2005-11-15
The scope of the peril of having a highly dynamic web site
In ADynamicSitePeril, I wrote about how dynamically generating various aspects of this blog means that WanderingThoughts has a lot of Atom feeds. Since MSN Search's aggressive fetching of several hundred of those feeds has been on my mind recently, I thought it would help to put some concrete numbers on this.
WanderingThoughts is built on top of a directory hierarchy, where each entry is a file and categories are subdirectories. Right now (before I post this entry), it has 10 directories (nine 'categories' and the top level), 186 entries, and four administrative files (two entry indexes, the recent comments index, and the sidebar).
A web spider that doesn't crawl through links marked 'nofollow' will see 375 directories (each with an Atom feed). A web spider that crawls through all links will see 964 directories, with the additional directories coming mostly from crawling all of the range-based 'previous N entries' links.
(It's a popular belief that marking links 'nofollow' means spiders will never crawl through them.

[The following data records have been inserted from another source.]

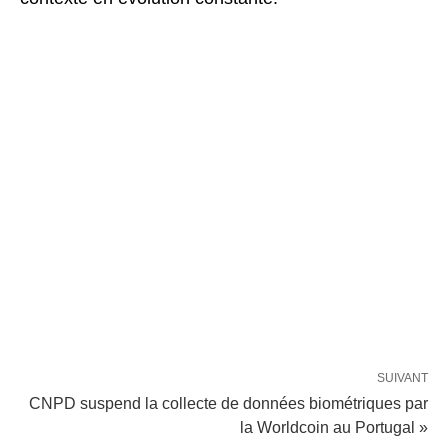
SUIVANT
CNPD suspend la collecte de données biométriques par
la Worldcoin au Portugal »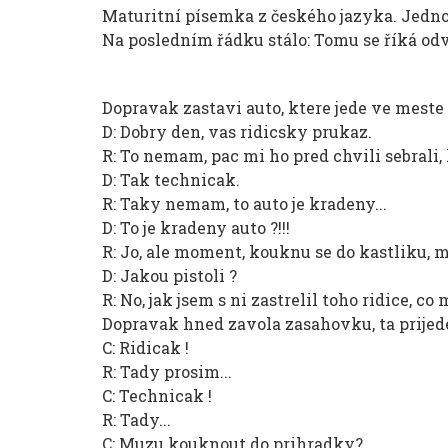
Maturitní písemka z českého jazyka. Jedno z
Na posledním řádku stálo: Tomu se říká odva
Dopravak zastavi auto, ktere jede ve meste
D: Dobry den, vas ridicsky prukaz.
R: To nemam, pac mi ho pred chvili sebrali,
D: Tak technicak.
R: Taky nemam, to auto je kradeny...
D: To je kradeny auto ?!!!
R: Jo, ale moment, kouknu se do kastliku, 
D: Jakou pistoli ?
R: No, jak jsem s ni zastrelil toho ridice, co
Dopravak hned zavola zasahovku, ta prijede, 
C: Ridicak !
R: Tady prosim...
C: Technicak !
R: Tady...
C: Muzu kouknout do prihradky?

Technically this is false; the original description just calls for the link to give no credit to the target. In practice, all of the common web spiders just don't follow 'nofollow' links, so you can abuse them this way.)
Over the course of the last 28 days, MSNBot fetched 365 different Atom feeds in WanderingThoughts, with the most recently created feed dating from November 11th. Since each entry typically creates two new virtual directories, MSNBot came very close to finding every non-nofollow virtual directory that existed as of last Friday.